I have spent some time in recent weeks praising The New York Times, as an example of the journalism we will come to miss if we don't recognize that paid and trained professionals do a better job than amateurs at finding and presenting the news.

In doing so, I've neglected to say much about my hometown paper, The Washington Post—the other big dog in the nation's capital—which is going through its own transformational changes.

The Post has its issues. The paper and its website must learn to love one another. Its op-ed writers appear to have lifetime tenure, and seem older, on average, than Supreme Court justices. The newspaper has a reprehensible anti-union slant. It has lost a lot of top talent in recent years, and replaced it too often with lesser lights. Seeing Dana Milbank in Mary McGrory's shoes is like watching Will Ferrell perform King Lear.

But there is life in the ol' Post yet, as last year's Pulitzer juries noted. And this week's coverage of the inauguration has been exceptional.

To take but one example, pick up the 38-page special section "Dawn of a Presidency," that was published on Tuesday. It has taken me two days to read the whole thing—it is that rich.

David Maraniss previewing his upcoming biography of Barack Obama. The inestimable Wil Haygood, chronicling the lives of an African-American family. The superb Henry Allen, on Obama and oratory. And others.

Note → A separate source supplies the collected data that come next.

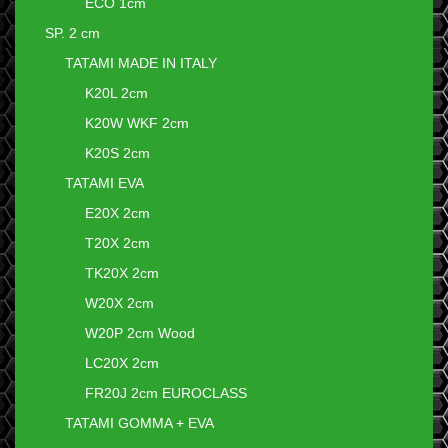
ECO 1cm
SP. 2 cm
TATAMI MADE IN ITALY
K20L 2cm
K20W WKF 2cm
K20S 2cm
TATAMI EVA
E20X 2cm
T20X 2cm
TK20X 2cm
W20X 2cm
W20P 2cm Wood
LC20X 2cm
FR20J 2cm EUROCLASS
TATAMI GOMMA + EVA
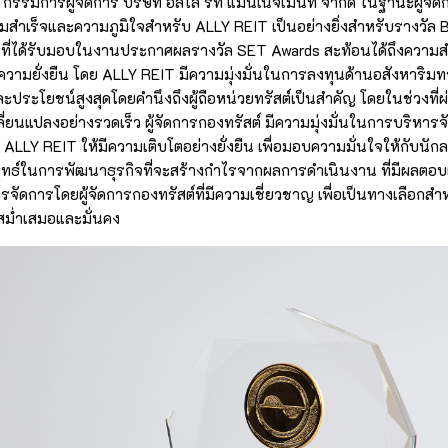
น์ กรรมการผู้จัดการ บริษัท อัลไล รีท แมนเนจเมนท์ จำกัด ในฐานะผู้จัด
ามสำเร็จและความภูมิใจสำหรับ ALLY REIT เป็นอย่างยิ่งสำหรับรางวัล 
 ที่ได้รับมอบในงานประกาศผลรางวัล SET Awards สะท้อนได้ถึงความส
ะความยั่งยืน โดย ALLY REIT มีความมุ่งมั่นในการลงทุนด้านอสังหาริมทรั
 และประโยชน์สูงสุดโดยคำนึงถึงผู้ถือหน่วยทรัสต์เป็นสำคัญ โดยในช่วงที
ี่ยนแปลงอย่างรวดเร็ว ผู้จัดการกองทรัสต์ มีความมุ่งมั่นในการบริหาร
LLY REIT ให้มีความเติบโตอย่างยั่งยืน เพื่อมอบความมั่นใจให้กับนักล
ุทธ์ในการพัฒนาธุรกิจที่จะสร้างกำไรจากผลการดำเนินงาน ที่มีผลตอบแ
รจัดการโดยผู้จัดการกองทรัสต์ที่มีความเชี่ยวชาญ เพื่อเป็นทางเลือกสำห
สม่ำเสมอและมั่นคง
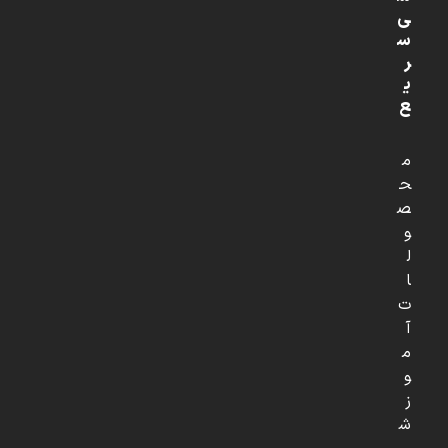
ی
س
ر
ی
ع
م
ح
ص
و
ل
ا
ت
آ
م
و
ز
ش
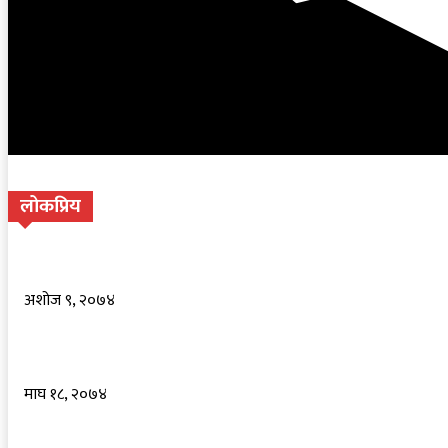
लोकप्रिय
तस्करीकाे माल नियन्त्रणमा लिदा प्रहरीलाइ हम्मेहम्मे
अशोज ९, २०७४
नवलपरासीमा मदारबाबा मेला, हिन्दुमुस्लिमकाे साझा थलाे (फाेटाेफिचर सहि
माघ १८, २०७४
मलुकमा नेतृत्व देखिएन, मैले जिम्मेवारी लिने समय आयोः पूर्वराजा ज्ञानेन्द्र श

(Hey Marcus—Can't we get these guys in the paper more often?)

Then there were the dozens of Post reporters who fanned out around the city in the early morning hours of Tuesday, worked the pavement through the day and the night's inaugural balls, and reported what they found in Wednesday morning's edition.

What web site is going to hire high-paid poets like Maraniss, Haygood and Allen? What Internet search engine will employ a small army of reporters—pay them a wage, and benefits, on which to raise a family—and send them out to blanket a city on an historic day like Tuesday?

At first blush, free news seems great. But you get what you pay for.